> _Problem_
Please gather every line in the records that contains the word "Analysegespräch". Case counts.

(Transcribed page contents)
● ● ● ●
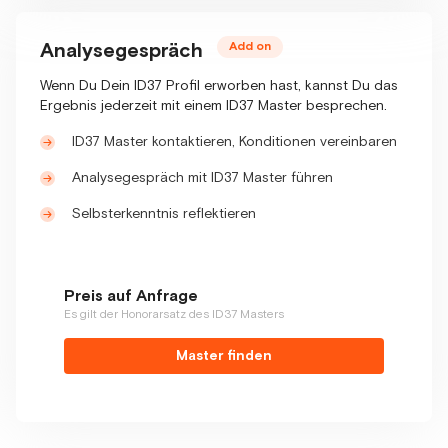
Analysegespräch
Add on
Wenn Du Dein ID37 Profil erworben hast, kannst Du das
Ergebnis jederzeit mit einem ID37 Master besprechen.
ID37 Master kontaktieren, Konditionen vereinbaren
Analysegespräch mit ID37 Master führen
Selbsterkenntnis reflektieren
Preis auf Anfrage
Es gilt der Honorarsatz des ID37 Masters
Master finden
● ● ● ●
> _Response to this task_
Analysegespräch
Analysegespräch mit ID37 Master führen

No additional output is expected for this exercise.